It’s hot, so hot the weather is the news. In the last five days in Paris we’ve been sweltering in temperatures ferociously close to 40 degrees C (104F) as a result of hot air blowing in from the Sahara baking Europe. The first week of July is early for our first official heat wave of the summer – that means high temperatures are recorded for 3 consecutive days – and the public health authorities were very prompt in launching “heat wave safety” alerts. The temporary beaches alongside the Seine are not set up yet and Paris hasn’t yet emptied out for the summer holidays; that won’t happen until August when many small businesses close up for a few weeks. The summer sales are in full swing so the shops are busy, but thankfully air-conditioned. Shopping is definitely a cool thing to do.
Right now we are fondly reminiscing on our recent weekend in Hamburg to cheer on the runners in the Hamburg half marathon. Not only were our dear Kiwi Hamburger and her boyfriend competing, but the weather was a comfortable 20-ish degrees with sunshine and puffy white clouds. The parental cheer leading squad stationed themselves on the looped section of the run so we cheered them through 4km and then 9km before jumping on the U-bahn to head out to the finish and wave and cheer them through the last kilometre. A happy posse of proud parents and tired but happy competitors were reunited after the finish line.
As for knitting in this weather, I’ve had to temporarily abandon one knitting project, Penguono a colourful kimono-styled jacket, for a lighter project that won’t cause me to self combust.

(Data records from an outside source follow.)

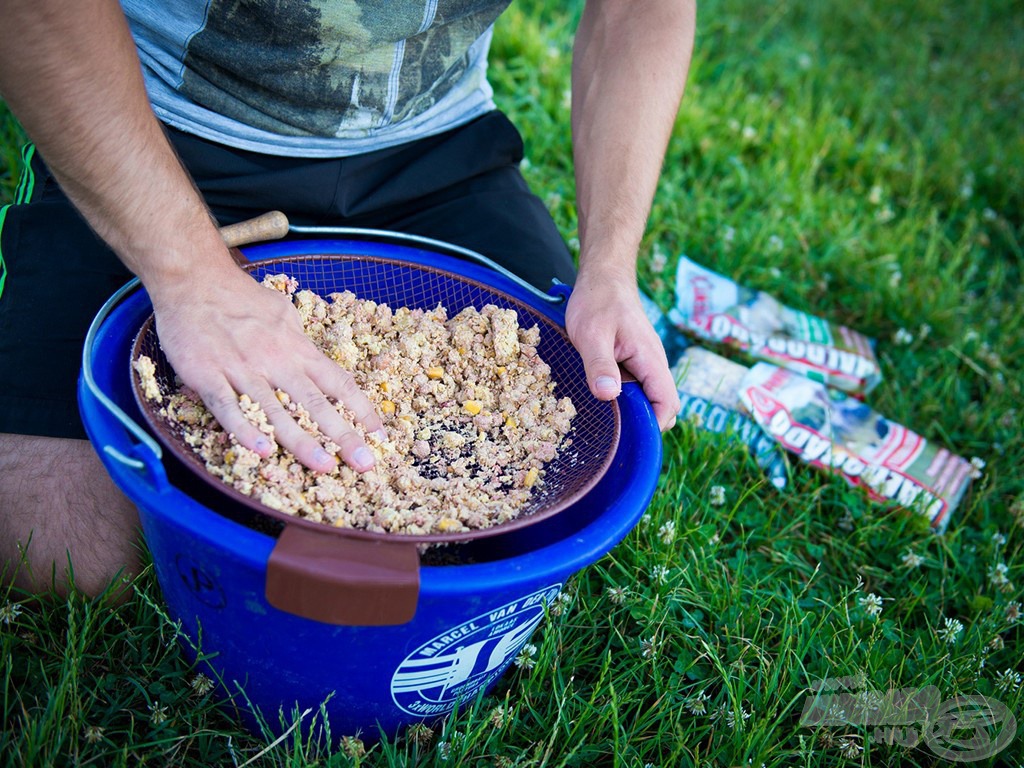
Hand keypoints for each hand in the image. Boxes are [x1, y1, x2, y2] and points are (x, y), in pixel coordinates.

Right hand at [150, 266, 383, 472]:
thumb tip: (314, 359)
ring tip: (324, 466)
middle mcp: (276, 360)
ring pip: (277, 411)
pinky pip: (228, 407)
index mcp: (297, 348)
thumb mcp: (283, 312)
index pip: (339, 383)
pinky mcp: (207, 375)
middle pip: (316, 403)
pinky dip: (245, 430)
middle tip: (365, 463)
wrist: (193, 278)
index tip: (380, 436)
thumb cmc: (240, 296)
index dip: (362, 411)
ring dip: (302, 441)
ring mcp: (242, 369)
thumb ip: (299, 341)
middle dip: (343, 435)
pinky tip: (261, 451)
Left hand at [564, 266, 679, 430]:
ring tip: (604, 422)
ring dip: (632, 413)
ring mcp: (644, 363)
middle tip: (611, 434)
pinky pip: (636, 389)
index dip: (654, 426)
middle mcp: (653, 364)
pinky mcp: (633, 362)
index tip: (629, 439)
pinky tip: (601, 401)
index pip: (667, 403)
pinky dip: (624, 400)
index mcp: (650, 359)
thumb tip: (609, 395)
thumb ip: (600, 364)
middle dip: (643, 425)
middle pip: (661, 406)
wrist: (603, 276)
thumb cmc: (597, 301)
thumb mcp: (591, 334)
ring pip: (648, 398)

My new Rattan shawl project is a treat for me in several ways; I’m knitting with Zealana Air yarn from New Zealand, the pattern designer is from NZ and I’m knitting as part of a virtual KAL, a knit-a-long, led by Libby the designer, so I’m feeling the kiwi vibes with this one. However even with this gorgeous light-as-a-feather yarn I couldn’t knit on the hottest days, my sweaty hands just could not manipulate the sticks and thread at all.
Thankfully the hottest days have passed and we have some respite before the next blast from the Sahara. A little knitting is on the agenda again and hopefully the stores will replenish their stock of fans.